EXERCISE DETAILS:
Copy every line below. Do not alter any of them.

MATERIAL TO PROCESS:
===

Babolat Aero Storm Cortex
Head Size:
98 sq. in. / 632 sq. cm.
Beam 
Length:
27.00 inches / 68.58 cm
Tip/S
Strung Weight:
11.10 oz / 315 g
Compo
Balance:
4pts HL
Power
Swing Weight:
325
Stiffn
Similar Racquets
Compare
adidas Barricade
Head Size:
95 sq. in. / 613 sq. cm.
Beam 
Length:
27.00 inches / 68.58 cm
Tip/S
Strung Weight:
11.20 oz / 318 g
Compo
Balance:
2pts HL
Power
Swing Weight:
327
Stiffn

===

WRITTEN SOLUTION:
Babolat Aero Storm Cortex
Head Size:
98 sq. in. / 632 sq. cm.
Beam 
Length:
27.00 inches / 68.58 cm
Tip/S
Strung Weight:
11.10 oz / 315 g
Compo
Balance:
4pts HL
Power
Swing Weight:
325
Stiffn
Similar Racquets
Compare
adidas Barricade
Head Size:
95 sq. in. / 613 sq. cm.
Beam 
Length:
27.00 inches / 68.58 cm
Tip/S
Strung Weight:
11.20 oz / 318 g
Compo
Balance:
2pts HL
Power
Swing Weight:
327
Stiffn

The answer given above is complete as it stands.